The language of this sub-paragraph is extremely important. It reserves to the owner the special right “to terminate the contract forthwith” only in case union labor is not employed “and if, as a result thereof, the contractor or subcontractor [should] become involved in labor difficulties which in the opinion of the Owner would adversely affect the Owner.” (Italics supplied). This provision of the contract makes it abundantly clear that the intention of the parties was not to protect plaintiff labor union or any other labor union but simply to protect the owner against “labor difficulties which . . . would adversely affect the owner.”
As was said in the Isbrandtsen case “the whole setting of this fact situation as described in the complaint . . . is one which completely negatives a gift transaction under any possible interpretation of that term”. Article 22 of the contract between the owner and *701Warfel contains provisions frequently incorporated into building contracts for the protection of the owner. By its words it reserves to the owner and to no one else the remedy in case of a violation. It states clearly that the owner is the one to be protected. Had the situation been otherwise the parties very easily could have inserted a clause stating that article 22 was inserted for the benefit of the labor unions in the community, representing the kinds of labor required to complete the contract and that the contract should be so construed.

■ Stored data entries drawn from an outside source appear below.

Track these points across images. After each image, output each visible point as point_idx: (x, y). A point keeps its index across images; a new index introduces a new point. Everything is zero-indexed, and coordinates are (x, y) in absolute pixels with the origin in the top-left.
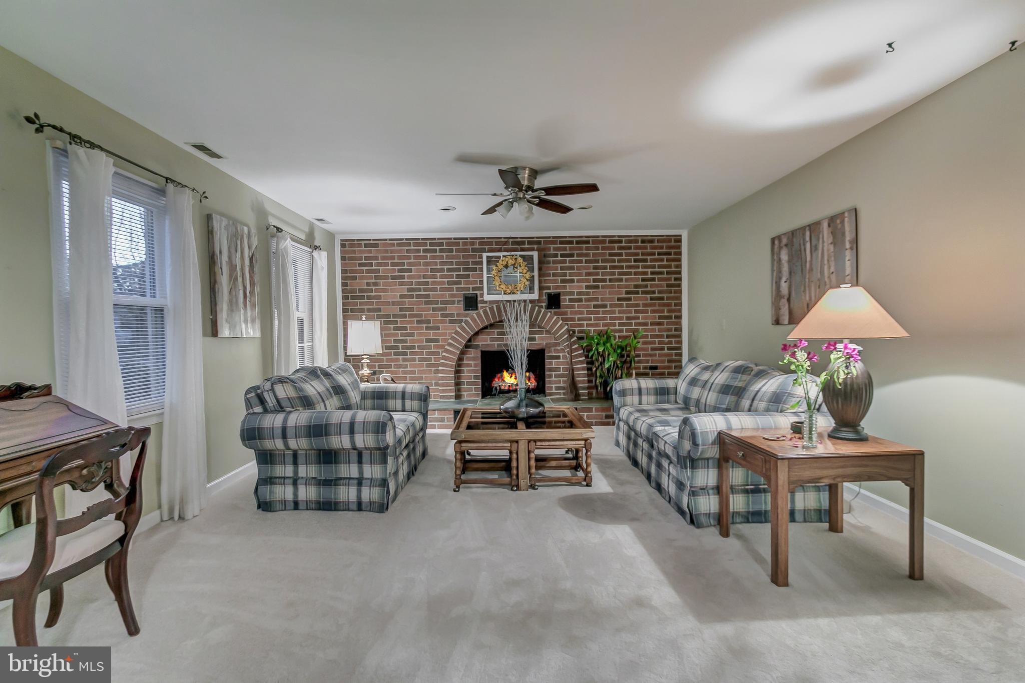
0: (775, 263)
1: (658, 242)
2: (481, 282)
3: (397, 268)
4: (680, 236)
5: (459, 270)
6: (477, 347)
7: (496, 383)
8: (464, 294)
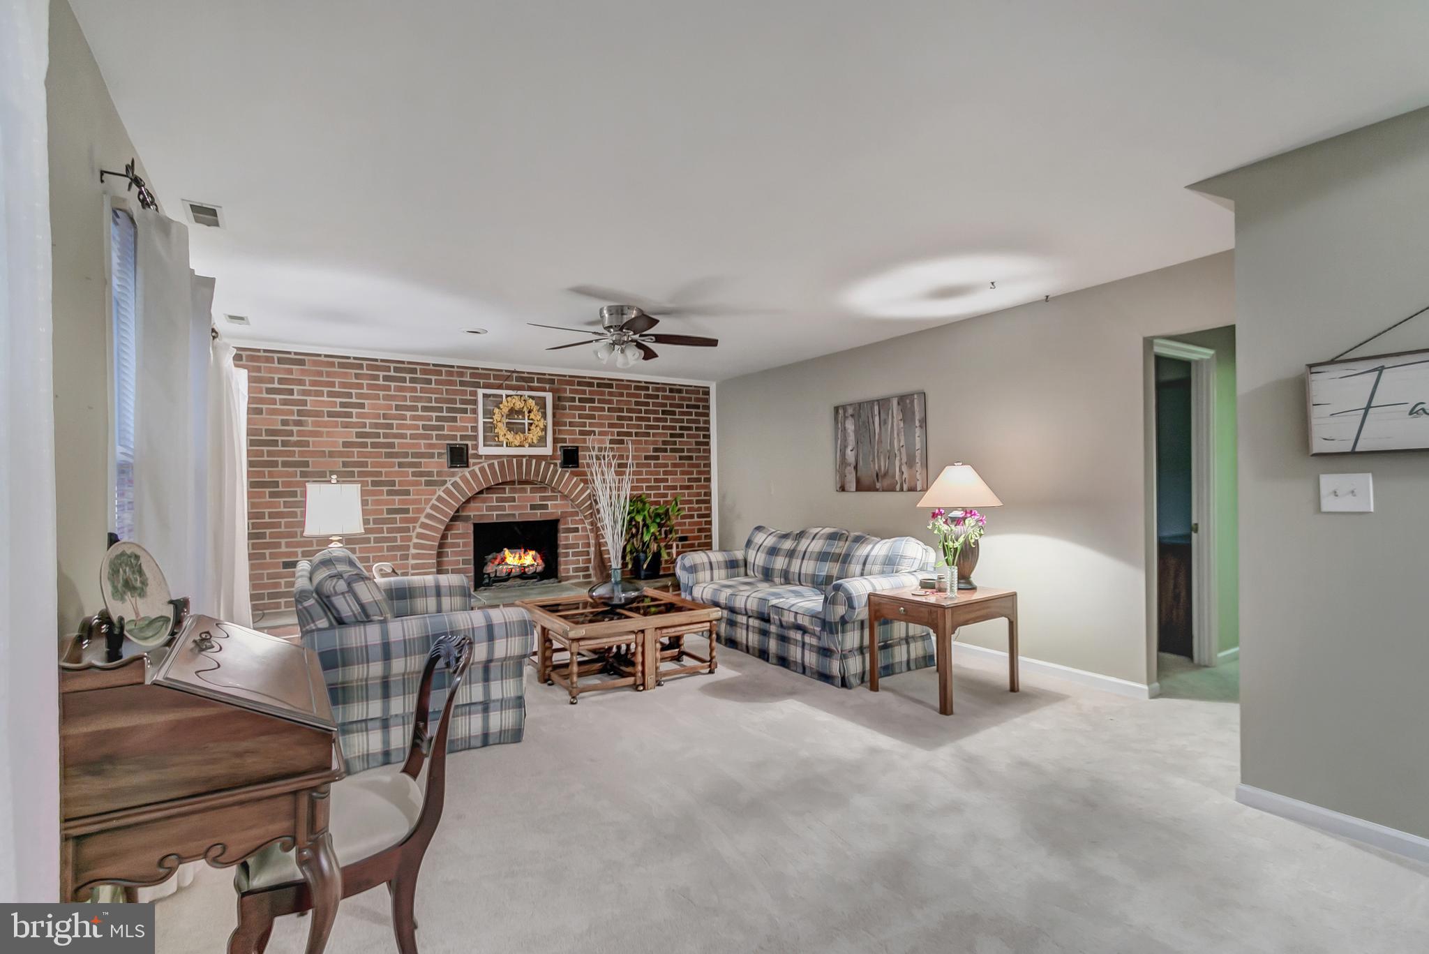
0: (840, 431)
1: (686, 393)
2: (475, 429)
3: (338, 400)
4: (709, 388)
5: (440, 409)
6: (467, 518)
7: (490, 569)
8: (448, 444)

Nothing appears in the complaint and indeed at the argument of the case nothing was said indicating that plaintiff was a creditor beneficiary.
The law in Pennsylvania at the present time undoubtedly is that enunciated in the Mowrer case, quoting from the Spires case, that: “To be a third party beneficiary entitled to recover on a contract. . . both parties to the contract must so . . . indicate ... in the contract.” This was not done in the case at bar. Accordingly, it is unnecessary to consider the other objections raised by defendants.
And now, December 9, 1955, defendants’ objections to plaintiff’s complaint are sustained and the complaint is dismissed at the cost of plaintiff.